The strength of the plan announced today is that as more and more recipients of Global Fund and World Bank grants get involved, the procurement budgets that they have access to can, in effect, become aggregated and can make possible substantial competition and very large production runs. This, in turn, means that the drug manufacturers can guarantee large long term contracts to their own suppliers, leading to yet further reductions in cost.

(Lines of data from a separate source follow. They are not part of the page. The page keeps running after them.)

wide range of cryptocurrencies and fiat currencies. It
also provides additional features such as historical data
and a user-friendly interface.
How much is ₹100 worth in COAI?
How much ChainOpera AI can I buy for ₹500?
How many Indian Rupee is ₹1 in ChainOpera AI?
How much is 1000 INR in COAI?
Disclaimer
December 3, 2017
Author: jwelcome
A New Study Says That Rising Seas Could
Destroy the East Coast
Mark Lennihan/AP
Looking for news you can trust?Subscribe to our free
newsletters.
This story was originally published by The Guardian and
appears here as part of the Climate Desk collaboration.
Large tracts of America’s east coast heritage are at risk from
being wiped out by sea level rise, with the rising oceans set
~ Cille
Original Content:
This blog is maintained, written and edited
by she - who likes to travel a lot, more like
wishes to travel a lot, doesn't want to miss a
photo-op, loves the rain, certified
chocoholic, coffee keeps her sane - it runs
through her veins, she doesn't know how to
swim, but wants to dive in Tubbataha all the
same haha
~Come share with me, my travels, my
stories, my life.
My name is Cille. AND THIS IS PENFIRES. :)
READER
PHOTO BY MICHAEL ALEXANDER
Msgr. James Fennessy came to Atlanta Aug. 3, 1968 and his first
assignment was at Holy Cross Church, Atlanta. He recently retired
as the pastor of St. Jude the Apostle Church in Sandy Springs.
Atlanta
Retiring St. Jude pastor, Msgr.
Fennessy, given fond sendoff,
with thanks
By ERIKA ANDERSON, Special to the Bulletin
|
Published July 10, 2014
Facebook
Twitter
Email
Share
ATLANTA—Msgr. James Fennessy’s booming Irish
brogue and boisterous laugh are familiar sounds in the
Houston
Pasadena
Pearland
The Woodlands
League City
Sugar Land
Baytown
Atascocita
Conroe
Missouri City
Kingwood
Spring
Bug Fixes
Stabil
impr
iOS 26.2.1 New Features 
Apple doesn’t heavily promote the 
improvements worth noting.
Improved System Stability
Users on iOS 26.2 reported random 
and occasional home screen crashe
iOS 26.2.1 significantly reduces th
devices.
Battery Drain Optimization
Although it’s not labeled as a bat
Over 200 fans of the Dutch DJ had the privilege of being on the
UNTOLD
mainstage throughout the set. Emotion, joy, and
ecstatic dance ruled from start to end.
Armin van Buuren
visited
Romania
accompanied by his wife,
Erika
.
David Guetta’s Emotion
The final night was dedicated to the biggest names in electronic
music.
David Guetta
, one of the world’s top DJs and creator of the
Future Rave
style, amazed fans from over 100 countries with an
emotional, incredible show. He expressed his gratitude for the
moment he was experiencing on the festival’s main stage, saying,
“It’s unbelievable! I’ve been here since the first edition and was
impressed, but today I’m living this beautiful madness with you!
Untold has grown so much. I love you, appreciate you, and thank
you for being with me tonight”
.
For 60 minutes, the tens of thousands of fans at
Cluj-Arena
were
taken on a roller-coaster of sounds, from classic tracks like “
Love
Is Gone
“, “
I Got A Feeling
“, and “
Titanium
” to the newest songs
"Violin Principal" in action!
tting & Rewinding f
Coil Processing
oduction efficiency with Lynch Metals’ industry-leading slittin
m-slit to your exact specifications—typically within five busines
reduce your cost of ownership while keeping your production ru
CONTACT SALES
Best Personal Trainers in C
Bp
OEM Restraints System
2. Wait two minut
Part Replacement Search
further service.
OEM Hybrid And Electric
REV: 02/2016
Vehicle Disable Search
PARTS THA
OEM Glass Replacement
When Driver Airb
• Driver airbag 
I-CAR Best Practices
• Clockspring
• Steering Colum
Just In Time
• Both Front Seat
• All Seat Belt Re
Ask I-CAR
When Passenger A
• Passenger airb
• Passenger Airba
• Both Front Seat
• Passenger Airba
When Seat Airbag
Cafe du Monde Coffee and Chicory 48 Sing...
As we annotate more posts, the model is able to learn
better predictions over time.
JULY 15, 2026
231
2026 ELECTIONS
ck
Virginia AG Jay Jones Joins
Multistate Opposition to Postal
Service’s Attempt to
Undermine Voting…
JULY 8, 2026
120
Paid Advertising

In the past, prices were kept high because low volume, uncertain demand and late payment led to inefficient production runs and high administrative costs per order. Today’s agreement seeks to avoid all these problems, and to pass the benefits to those who need the drugs.

Stephen Lewis, the UN Secretary General’s Special Envoy for HIV/AIDS in Africa, commented, “This is all tremendously exciting, and it will be made even more so if WHO finally receives the seed money it needs – $200 million over two years – to help to coordinate the interventions at country level [and] to provide the emergency technical assistance [that is needed] to achieve ‘3 by 5.’

“The inexplicable financial torpor which has anaesthetized the donor world may now be broken, as the donor countries see the extraordinary opportunity to come in behind this initiative and give it an additional dramatic push. Surely the increasingly realistic prospect of prolonging and saving the lives of millions of men, women and children, will galvanize the international community.”